Introduction. Scoliosis is a term encompassing a group of heterogeneous diseases in which changes in the shape and position of the spine, chest and torso occur. The term idiopathic scoliosis refers to the patients with structural scoliosis with an undetermined cause. Scoliosis, which is defined as idiopathic, must fulfil the following criteria: to be characterized by a three-dimensional spinal deformity and a Cobb angle of 10 degrees or more.
The measurement of angle of trunk rotation (ATR) is one of the basic parameters used in the assessment of the effectiveness of treatment in patients with idiopathic scoliosis.
In the conservative treatment of idiopathic scoliosis, which is characterized by a Cobb angle of less than 25º, Scientific Society on Scoliosis Orthopaedic and Rehabilitation Treatment (SOSORT) recommends mainly scoliosis-specific exercises (SSE). Some authors show in their scientific reports that also by using the corrective and stabilizing exercises, not only SSE exercises, the asymmetry of the torso is diminished, the angular values of the curvature are reduced and the functioning of patients with idiopathic scoliosis improves.
The International Vojta Society indicates idiopathic scoliosis as one of the areas of application of this therapy. Nevertheless, there is a limited number of scientific reports on the applicability and effectiveness of Vojta therapy in the treatment of idiopathic scoliosis.

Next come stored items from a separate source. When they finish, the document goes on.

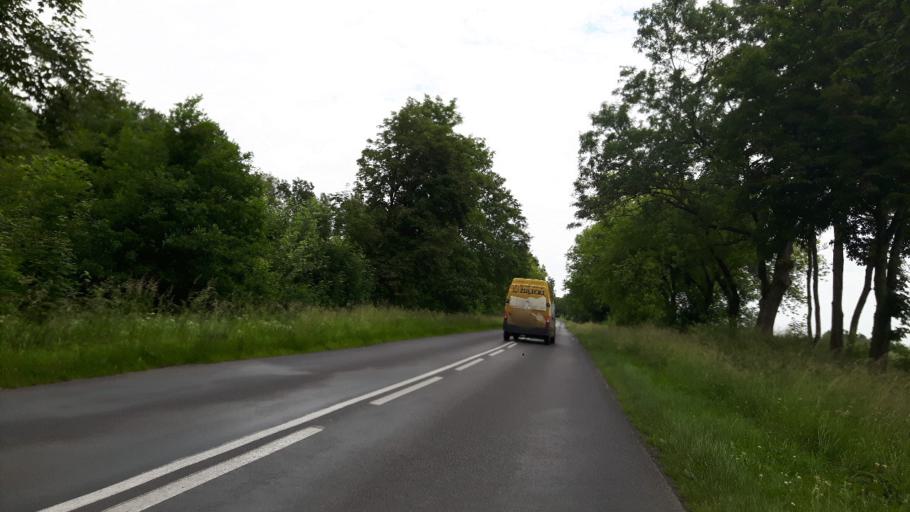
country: PL
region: West Pomeranian Voivodeship
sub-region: Powiat gryficki
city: Gryfice
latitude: 53.9467
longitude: 15.2236
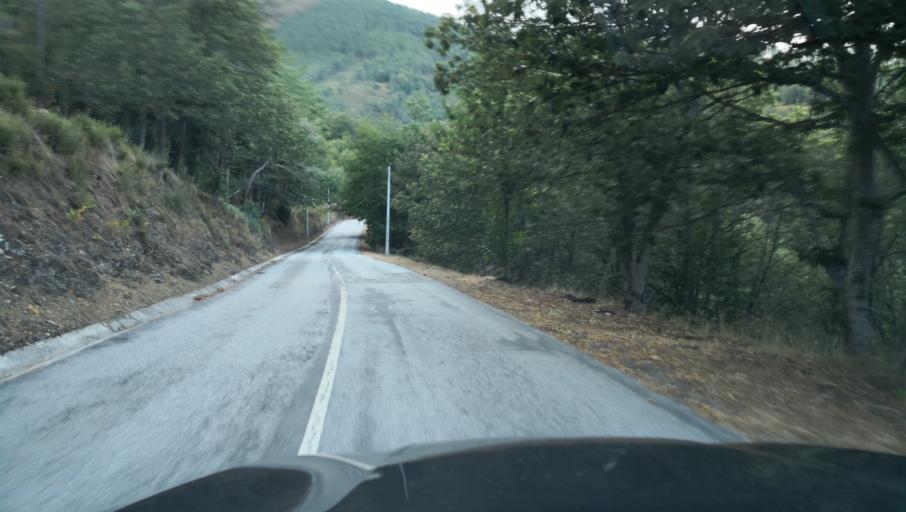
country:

Aim of the study. The aim of this study was to evaluate the impact of applied corrective-compensatory and corrective-compensatory exercises in the combination with the elements of Vojta therapy on the value of ATR in the group of children aged 10-12 years, diagnosed with idiopathic scoliosis with a low Cobb angle value (10-19º).
Material and methods. A total number of 30 children aged 10-12 years, diagnosed with idiopathic scoliosis with a low Cobb angle (10-19º), who were patients of the rehabilitation clinic, participated in the study. Children were randomly assigned to two experimental groups. The first group (group K), consisting of 15 persons, took part in a 3-week rehabilitation programme and participated daily only in corrective-compensatory exercises. The second group (group KV), also consisting of 15 persons, joined daily the corrective-compensatory exercises for 3 weeks and additionally received Vojta therapy 3 times per week. In all children the ATR was measured before and after therapy.
Results. The results of the statistical analysis did not show any significant differences in the ATR values measured in group K (children who received only corrective-compensatory exercises) before and after the rehabilitation programme (p = 0.306). There were statistically significant differences observed in the ATR measured in the KV group (children who received corrective-compensatory exercises and the elements of Vojta therapy) before and after the rehabilitation programme (p = 0.005). There were no statistically significant differences observed between the two studied groups in the values of the ATR measured before (p = 0.069) or after the rehabilitation programme (p = 0.774).
Conclusions. 1. A significant reduction in the value of the ATR was observed in the group of children with idiopathic scoliosis with a low Cobb angle who received corrective-compensatory exercises in combination with the elements of Vojta therapy.
2. No significant changes in the value of the ATR were observed in the group of children with idiopathic scoliosis with a low Cobb angle who received only corrective-compensatory exercises.